━━━━━ PAGE EXCERPT
Part 1 of this article can be found here.

So, how do you support all the various business & production procedures you use to keep your small businesses, including your publishing business, alive? Seems doable at the moment, maybe, but what happens if you're out of commission for a while — sick, perhaps, or dealing with an emergency, or otherwise diverted from your normal processes. Let's pretend you can't think as clearly as usual, or can't give your business all your attention… maybe for months or longer.

Think your backups are current? Think you can restore your computer environment from scratch without a few notes? Maybe you have a service taking care of some of that, but do they cover everything?

Think you're going to remember the whole series of intricate procedures you learned as you became an indie, the ones you take to start a newsletter campaign, publish a new book, track all the bookkeeping details? All those miserable little steps, all those integrated bits of automation, just waiting to go out of synch?

There are things you can do to help you insure against complete misery relearning how everything works, when you're not really up to recreating complicated things.

But you need to actually take some organized and methodical steps to get there.

Worldbuilding

I write in the SFF genre, so naturally I'm familiar with the issues of “worldbuilding”. It's a commonplace to have to keep track of all the ways that your fictional world differs from quotidian reality. Flora/fauna/star systems — all are potentially different, with potentially important specializations. The social systems, the land masses, even the protagonists may be like nothing on Earth.

In an imaginary world, you might have a bear and a faun playing chess, but would there be rooks, bishops, and knights?

If you invent fictional worlds you have to keep track of them, both for rational planning and for emergency detail lookups when you stumble across something where you can't remember how you set it up your created world.

Now, go and do the same for your real world. Think about the environment and systems of your businesses and projects as their own worlds. If you don't record how they work, and leave time for contemplating them rationally, things begin to fall apart. If there's a major disruption (illness, new child, dead computers, emergencies), you can all too easily find yourself in a panic trying to plug the holes in the dike. We don't typically have staff to lean on to keep the continuity going.

Clearing your head for creative work

It's not just your business projects that need long-term support, reference, triggers, etc. All your projects do, from bookkeeping to vacation planning to home improvements to errands. If you're the sort of person who writes reminders for himself and tries to get work done under a snow of miscellaneous slips of paper, you know how this interrupts your ability to concentrate on any one thing.
━━━━━━━━━━
━━━━━ DATASET EXTRACT
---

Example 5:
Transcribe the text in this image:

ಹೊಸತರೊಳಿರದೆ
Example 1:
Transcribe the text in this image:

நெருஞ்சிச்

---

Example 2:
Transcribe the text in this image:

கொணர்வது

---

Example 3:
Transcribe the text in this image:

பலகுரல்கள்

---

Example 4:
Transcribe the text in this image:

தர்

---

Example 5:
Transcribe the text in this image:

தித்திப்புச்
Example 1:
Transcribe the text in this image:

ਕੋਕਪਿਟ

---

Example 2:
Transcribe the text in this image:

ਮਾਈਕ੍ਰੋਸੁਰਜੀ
━━━━━━━━━━
━━━━━ DATASET EXTRACT
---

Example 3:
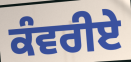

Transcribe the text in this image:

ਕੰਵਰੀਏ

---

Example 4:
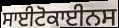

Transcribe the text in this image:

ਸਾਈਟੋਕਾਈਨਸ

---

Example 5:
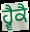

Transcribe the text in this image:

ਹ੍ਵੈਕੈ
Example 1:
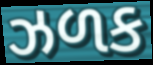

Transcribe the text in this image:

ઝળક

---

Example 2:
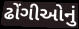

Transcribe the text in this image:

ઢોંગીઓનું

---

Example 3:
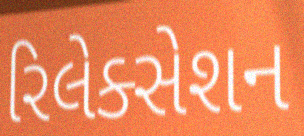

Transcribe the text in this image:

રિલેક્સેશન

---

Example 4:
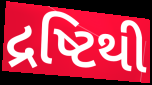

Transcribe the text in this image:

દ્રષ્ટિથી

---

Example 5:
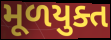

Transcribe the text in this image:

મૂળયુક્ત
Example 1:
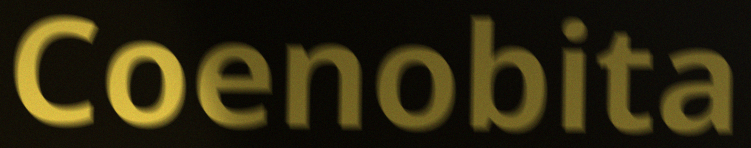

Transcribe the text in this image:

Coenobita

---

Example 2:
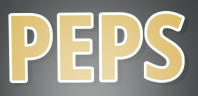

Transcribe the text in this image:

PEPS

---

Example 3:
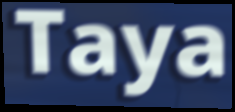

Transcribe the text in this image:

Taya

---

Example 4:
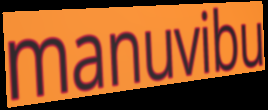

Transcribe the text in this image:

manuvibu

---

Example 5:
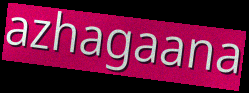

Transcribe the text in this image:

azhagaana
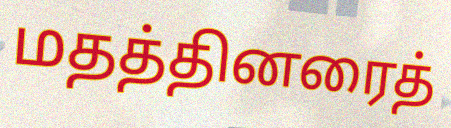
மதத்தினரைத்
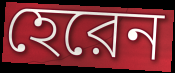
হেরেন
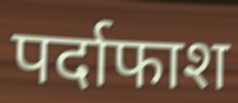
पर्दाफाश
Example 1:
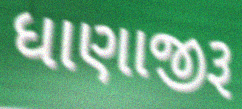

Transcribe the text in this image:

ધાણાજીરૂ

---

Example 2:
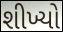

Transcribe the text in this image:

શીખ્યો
━━━━━━━━━━
* [WORK INSTRUCTIONS]
- 1) According to the article excerpt, which genre does the writer work in?
- 2) Using the article excerpt's own reasoning, explain why you should record how your business systems work.
- 3) Retype everything in the article excerpt from "But you need" down to "your created world.".

* [THE SOLUTIONS]
- 1) SFF

- 2) If you don't record how your systems work and leave time to think about them rationally, things begin to fall apart. A major disruption such as illness, a new child, dead computers or an emergency can leave you panicking to plug the holes. Indies typically have no staff to keep things going.

- 3)
But you need to actually take some organized and methodical steps to get there.

Worldbuilding

I write in the SFF genre, so naturally I'm familiar with the issues of “worldbuilding”. It's a commonplace to have to keep track of all the ways that your fictional world differs from quotidian reality. Flora/fauna/star systems — all are potentially different, with potentially important specializations. The social systems, the land masses, even the protagonists may be like nothing on Earth.

In an imaginary world, you might have a bear and a faun playing chess, but would there be rooks, bishops, and knights?

If you invent fictional worlds you have to keep track of them, both for rational planning and for emergency detail lookups when you stumble across something where you can't remember how you set it up your created world.